According to the Associated Press, the Federal Aviation Administration issued fines of more than $161,000 to eight airline passengers in relation to incidents with alcohol, with the largest exceeding $40,000.
None of the passengers has been identified. Passengers under consideration are allowed to fight fines. However, the airline staff were forced to divert the planes due to the behavior of the passengers.
According to CNN, more than $1.45 million have been fined in the past year. The FAA reported that the largest declaration of fees was more than $500,000 against 34 alleged unruly passengers.
It was also reported that more than 5,000 incidents of rowdy travelers have been reported to the FAA. Of these, around 4,000 are mask-related incidents.
In early November, 37 of the most serious cases were referred to federal court, because the FAA is not allowed to prosecute airline passengers.
The fines are part of the FAA’s zero-tolerance campaign signed earlier this year in January. According to NBC News, passengers with disorderly conduct could face criminal charges, a lifetime ban from airlines, as well as fines.
FAA Administrator Steve Dixon said, “Flight is the safest mode of transportation and I signed this order to keep it that way.”
According to NBC News, in a typical year, the FAA sees between 100 and 150 cases related to the rowdy behavior of passengers. This year, despite the low number of travelers due to the pandemic, there has been a rapid increase in cases.
More than 4 million people are expected to fly over the Thanksgiving holiday, a travel volume that is close to pre-pandemic numbers, Cincinnati Enquirer informed of. Keeping this in mind, airlines are asking passengers to follow safety and health instructions and wear masks.
For more reporting from the Associated Press, see below.
The biggest single proposed fine, the FAA said, is upwards of $40,000, which includes a passenger who brought and drank alcohol on the plane, smoked marijuana in the toilet, and sexually assaulted a flight attendant on a Southwest Airlines jet in April. .

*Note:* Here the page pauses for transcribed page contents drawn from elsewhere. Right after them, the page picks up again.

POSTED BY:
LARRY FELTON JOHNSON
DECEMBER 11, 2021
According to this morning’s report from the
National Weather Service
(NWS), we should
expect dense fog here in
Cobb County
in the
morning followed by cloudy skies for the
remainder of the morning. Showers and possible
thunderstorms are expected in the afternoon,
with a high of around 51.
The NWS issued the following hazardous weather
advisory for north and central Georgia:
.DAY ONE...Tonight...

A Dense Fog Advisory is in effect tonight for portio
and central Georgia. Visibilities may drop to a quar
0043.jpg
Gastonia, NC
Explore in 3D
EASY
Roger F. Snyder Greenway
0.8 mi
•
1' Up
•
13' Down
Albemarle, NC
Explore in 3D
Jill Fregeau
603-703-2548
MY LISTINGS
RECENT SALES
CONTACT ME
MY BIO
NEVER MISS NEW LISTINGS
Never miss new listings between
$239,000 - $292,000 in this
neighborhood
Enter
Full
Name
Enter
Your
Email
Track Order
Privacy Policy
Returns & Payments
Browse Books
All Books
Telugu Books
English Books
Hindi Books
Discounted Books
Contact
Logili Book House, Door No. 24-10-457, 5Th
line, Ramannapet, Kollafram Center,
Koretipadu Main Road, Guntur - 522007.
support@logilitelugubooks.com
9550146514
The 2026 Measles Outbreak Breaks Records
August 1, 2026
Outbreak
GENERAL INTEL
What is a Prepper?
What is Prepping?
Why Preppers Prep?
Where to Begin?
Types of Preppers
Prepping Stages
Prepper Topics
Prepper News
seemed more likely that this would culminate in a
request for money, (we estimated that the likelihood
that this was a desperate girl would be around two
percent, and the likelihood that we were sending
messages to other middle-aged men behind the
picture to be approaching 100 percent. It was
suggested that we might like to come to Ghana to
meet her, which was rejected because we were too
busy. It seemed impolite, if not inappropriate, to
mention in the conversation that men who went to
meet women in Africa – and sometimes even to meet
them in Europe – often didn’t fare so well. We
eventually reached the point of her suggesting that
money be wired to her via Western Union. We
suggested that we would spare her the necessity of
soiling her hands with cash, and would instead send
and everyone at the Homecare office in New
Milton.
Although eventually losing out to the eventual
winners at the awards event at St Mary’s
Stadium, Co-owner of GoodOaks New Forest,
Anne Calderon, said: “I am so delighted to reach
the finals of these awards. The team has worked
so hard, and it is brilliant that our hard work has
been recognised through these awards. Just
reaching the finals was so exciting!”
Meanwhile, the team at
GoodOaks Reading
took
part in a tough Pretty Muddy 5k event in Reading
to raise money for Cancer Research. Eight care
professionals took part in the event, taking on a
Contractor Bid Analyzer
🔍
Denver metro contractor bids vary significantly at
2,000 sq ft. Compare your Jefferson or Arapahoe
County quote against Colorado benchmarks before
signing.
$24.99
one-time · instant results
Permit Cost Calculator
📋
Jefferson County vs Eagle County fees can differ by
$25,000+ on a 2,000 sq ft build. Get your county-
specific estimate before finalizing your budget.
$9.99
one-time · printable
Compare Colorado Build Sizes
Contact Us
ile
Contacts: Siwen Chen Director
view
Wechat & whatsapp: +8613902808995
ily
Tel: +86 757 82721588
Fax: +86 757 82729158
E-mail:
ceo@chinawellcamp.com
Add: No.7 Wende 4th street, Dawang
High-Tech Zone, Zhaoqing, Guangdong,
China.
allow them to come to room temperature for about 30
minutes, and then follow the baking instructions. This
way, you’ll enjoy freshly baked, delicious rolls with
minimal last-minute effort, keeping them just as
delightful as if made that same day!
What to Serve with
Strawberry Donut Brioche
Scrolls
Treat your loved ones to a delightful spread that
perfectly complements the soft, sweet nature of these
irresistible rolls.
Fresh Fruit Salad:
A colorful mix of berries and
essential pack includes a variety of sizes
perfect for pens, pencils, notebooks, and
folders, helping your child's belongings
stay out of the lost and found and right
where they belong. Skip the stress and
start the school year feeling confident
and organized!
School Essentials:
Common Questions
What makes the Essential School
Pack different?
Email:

According to the FAA, police arrested the passenger after the plane landed in San Diego from San Jose, California, and charged the man with resisting arrest and public intoxication. It is not clear why the passenger was not charged with assault. The FAA does not have the authority to file criminal charges.
According to the FAA, most incidents have involved passengers refusing to comply with a federal requirement for wearing face masks on planes, but about 300 have involved intoxicated passengers.